[This is the first episode of a multi-part post that will comprise a short story I wrote about a year and a half ago. It meant a lot to me at the time because it captures an era of history and, more specifically, of my life that is forever gone, except in faded recollections. If you are a child of the 60’s as I am, I hope some of it rings true and awakens pleasant memories. If not, accept it as a snapshot of a more innocent and less technological time.
Additionally, it has come to mean even more to me since the time I wrote it. I’ll explain why after the final post in the series. How long that series will be remains as much a mystery to me as it is to you.]
The Boy in the Box
The classroom was empty that Monday spring morning, as it always was when I got there. My badly-worn, too-small black patent leather shoes clicked on the bare vinyl floor in time with the oversized clock that ticked loudly on the wall.
I always tried to be the first one in class. I liked to watch other people enter almost as much as I hated others watching me. I tended to slouch. There was no way I’d be in the running for the 1963 Benjamin Thompson Elementary School 3rd Grade Good Posture Award. That ratfink Karen won the girls’ prize every year even though she picked her nose when no one was looking. No one except me.

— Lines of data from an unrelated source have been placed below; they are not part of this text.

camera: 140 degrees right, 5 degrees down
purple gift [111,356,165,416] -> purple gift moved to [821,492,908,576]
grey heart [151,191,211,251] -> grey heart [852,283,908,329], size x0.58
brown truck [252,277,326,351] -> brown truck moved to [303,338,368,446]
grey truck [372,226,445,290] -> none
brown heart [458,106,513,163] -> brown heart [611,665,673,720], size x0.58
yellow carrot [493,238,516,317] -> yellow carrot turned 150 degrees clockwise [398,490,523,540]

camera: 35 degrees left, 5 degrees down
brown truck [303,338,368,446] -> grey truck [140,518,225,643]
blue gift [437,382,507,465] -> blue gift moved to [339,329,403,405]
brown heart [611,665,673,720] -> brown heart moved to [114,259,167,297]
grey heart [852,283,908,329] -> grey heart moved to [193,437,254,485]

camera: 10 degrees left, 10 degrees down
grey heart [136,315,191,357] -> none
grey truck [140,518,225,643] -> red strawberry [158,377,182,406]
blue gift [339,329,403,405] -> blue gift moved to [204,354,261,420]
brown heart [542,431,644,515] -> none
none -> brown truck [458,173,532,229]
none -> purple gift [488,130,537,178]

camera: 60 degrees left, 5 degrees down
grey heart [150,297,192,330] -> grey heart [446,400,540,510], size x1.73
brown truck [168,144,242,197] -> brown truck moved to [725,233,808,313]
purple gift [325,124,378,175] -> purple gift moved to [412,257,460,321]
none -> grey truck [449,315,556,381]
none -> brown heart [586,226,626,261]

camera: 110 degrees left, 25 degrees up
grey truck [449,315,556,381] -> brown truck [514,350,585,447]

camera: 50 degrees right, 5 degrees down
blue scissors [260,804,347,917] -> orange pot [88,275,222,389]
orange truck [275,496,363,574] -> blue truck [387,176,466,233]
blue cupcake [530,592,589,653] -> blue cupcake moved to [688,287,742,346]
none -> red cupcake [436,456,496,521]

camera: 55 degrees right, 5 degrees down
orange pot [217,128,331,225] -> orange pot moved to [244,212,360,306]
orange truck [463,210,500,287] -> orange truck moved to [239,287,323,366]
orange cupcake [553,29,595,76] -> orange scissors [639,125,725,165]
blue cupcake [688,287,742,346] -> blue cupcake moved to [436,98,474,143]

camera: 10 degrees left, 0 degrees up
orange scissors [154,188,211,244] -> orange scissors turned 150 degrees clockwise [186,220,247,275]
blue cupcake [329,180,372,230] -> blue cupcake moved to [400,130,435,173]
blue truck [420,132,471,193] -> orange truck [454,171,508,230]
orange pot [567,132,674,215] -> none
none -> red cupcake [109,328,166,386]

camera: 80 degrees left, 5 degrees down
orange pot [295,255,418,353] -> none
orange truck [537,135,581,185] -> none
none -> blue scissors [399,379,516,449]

Besides being a sloucher, I wasn’t a very good student. And I talked to myself a lot. Still do. When Mrs. Quigley wrote on the blackboard with her back to us and she heard talking, she didn’t know it was usually me. Without ever turning to face us, she always said the same thing. “I hear talking back there. I know no one is talking in class because that’s against my rules. I can only assume you’re talking to yourself. You know what they say about people who talk to themselves? They’re either crazy or they have money in the bank. Now, I know none of you has money in the bank, so…”
She probably thought the giggling she heard was the class reacting to her terribly clever remark. Actually, we were laughing at her big behind swinging back and forth in her flowery dress as she scratched the chalk across the blackboard. Behind her back—as we so often were—we called her “wiggly Quigley”.
She was right, though. I was talking to myself and I didn’t have money in the bank. Maybe I was crazy. But do crazy people know they’re crazy? It never occurred to me that simply having the presence of mind to consider my mental state was proof enough of my sanity.
Or was it?
Sitting in that third grade classroom, I listened to the chaos in the hall where confused and half-crazed kids raced to their rooms. Unlike me, most delayed their entrance as long as possible. Arriving, they wedged themselves into tiny chairs that were permanently attached to equally small desks. The legs of the chair-desks made jarring, unearthly sounds beneath us as they skidded across the floor, as they did whenever careless urchins threw themselves into their seats. Textbooks and workbooks were stuffed into all our desks. My desk also contained crushed copies of every test I’d taken all year. I never brought them home to my parents, as I was supposed to. I was in no hurry to reveal my lack of academic progress to them and they never asked. They’d find out later when my report card came home. If it came home.
My mind wandered back to my school day preparations at home. Every morning I closed my eyes and randomly selected one record from the little robin’s-egg-blue vinyl-covered cardboard box that contained my collection of 45’s. This morning it was Leslie Gore singing “It’s My Party”. It wouldn’t have been my first choice. It depressed me when it came out and it depressed me that morning. (Fortunately, Leslie came out with her revenge just a few months later in “Judy’s Turn to Cry” or I might have given up on romance for life.) No, I was hoping for something a little lighter, like “Tie Me Kangaroo Down” or some Beach Boys surfing tune, but fate would have none of that.
The song turned out to be appropriate; it was a depressing day. Rain fell like cats and dogs and ran down the school’s pastel-paneled exterior walls. (The building was only five years old but it already felt and looked out of date and in need of replacement.) There was a spelling quiz. I lost a barrette. I forgot my lunchbox.
And it was the first day Billy Almquist was absent.